NeuroHLS: A Flexible Framework for Accelerating SNNs on FPGAs

Resumo

Field-Programmable Gate Arrays (FPGAs) have emerged as a promising platform for accelerating AI applications in IoT devices. In this context, Spiking Neural Networks (SNNs) have demonstrated superior energy efficiency compared to traditional artificial neural networks when implemented on FPGAs. Although various frameworks have been proposed for mapping SNNs onto FPGAs, none of them have leveraged High-Level Synthesis (HLS), which facilitates faster development cycles and greater design transparency. This work introduces NeuroHLS, an HLS-based framework for implementing SNNs on FPGAs. NeuroHLS offers both resource- and latency-optimized implementation strategies, and supports fine-grained parameter customization at the layer level.
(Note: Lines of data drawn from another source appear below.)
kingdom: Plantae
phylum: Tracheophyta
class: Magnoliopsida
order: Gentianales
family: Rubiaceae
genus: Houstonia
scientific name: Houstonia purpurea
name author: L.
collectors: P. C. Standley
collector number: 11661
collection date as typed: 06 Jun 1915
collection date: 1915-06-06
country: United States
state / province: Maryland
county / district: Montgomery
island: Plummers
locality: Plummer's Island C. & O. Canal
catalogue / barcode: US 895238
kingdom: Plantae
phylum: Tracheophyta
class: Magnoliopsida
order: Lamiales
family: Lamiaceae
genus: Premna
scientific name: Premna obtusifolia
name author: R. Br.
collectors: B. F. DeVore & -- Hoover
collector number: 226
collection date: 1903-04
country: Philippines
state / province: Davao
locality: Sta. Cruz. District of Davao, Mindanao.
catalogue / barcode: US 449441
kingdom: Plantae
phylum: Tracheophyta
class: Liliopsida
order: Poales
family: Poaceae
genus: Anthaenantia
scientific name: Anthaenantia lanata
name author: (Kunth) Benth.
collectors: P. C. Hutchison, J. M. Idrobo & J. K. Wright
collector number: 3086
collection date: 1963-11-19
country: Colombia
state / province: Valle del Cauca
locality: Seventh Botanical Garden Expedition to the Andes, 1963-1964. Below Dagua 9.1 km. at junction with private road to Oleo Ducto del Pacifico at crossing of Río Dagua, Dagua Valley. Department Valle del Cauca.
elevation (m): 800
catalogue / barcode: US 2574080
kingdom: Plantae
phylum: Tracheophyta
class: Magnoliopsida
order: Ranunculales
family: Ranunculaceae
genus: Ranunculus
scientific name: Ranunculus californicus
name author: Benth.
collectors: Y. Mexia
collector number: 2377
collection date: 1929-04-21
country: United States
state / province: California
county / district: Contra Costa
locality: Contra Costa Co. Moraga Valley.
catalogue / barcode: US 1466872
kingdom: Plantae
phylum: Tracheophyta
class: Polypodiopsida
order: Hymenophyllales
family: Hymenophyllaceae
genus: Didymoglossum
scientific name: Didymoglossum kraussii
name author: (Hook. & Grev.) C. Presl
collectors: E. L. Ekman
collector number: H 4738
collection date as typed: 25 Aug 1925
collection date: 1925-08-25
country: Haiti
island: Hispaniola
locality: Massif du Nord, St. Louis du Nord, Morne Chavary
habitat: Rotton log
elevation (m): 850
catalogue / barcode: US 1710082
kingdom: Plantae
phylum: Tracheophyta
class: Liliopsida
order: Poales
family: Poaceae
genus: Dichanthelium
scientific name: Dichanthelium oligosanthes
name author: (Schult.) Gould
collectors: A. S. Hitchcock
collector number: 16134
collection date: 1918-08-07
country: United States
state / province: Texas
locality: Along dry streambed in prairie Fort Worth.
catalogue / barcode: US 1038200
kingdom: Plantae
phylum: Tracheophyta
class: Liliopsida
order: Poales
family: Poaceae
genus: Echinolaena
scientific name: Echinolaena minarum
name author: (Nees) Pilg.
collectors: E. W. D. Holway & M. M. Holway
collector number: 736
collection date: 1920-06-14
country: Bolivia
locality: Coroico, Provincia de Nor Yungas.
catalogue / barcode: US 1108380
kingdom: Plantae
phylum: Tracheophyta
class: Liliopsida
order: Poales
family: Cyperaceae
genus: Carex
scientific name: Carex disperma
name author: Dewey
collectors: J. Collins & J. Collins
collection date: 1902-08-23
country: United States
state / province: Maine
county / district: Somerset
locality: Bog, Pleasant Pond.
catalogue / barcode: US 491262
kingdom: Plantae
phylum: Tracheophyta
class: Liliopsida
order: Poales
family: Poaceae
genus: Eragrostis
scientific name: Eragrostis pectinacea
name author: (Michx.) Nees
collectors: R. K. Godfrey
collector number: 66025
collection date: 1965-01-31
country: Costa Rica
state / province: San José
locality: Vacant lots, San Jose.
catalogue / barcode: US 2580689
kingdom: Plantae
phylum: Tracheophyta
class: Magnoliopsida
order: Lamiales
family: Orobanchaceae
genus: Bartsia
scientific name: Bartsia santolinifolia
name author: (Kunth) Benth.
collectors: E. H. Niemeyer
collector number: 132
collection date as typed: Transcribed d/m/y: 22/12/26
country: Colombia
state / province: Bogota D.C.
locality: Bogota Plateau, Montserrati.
To validate the framework, a 784128-10 SNN was implemented and evaluated on the N-MNIST dataset. Performance was benchmarked against existing state-of-the-art frameworks. Experimental results demonstrate that both implementation strategies offered by NeuroHLS significantly outperform existing approaches in terms of inference latency and energy efficiency. In particular, one configuration achieved an inference latency of 0.8us and an average energy consumption of 2.16uJ per inference.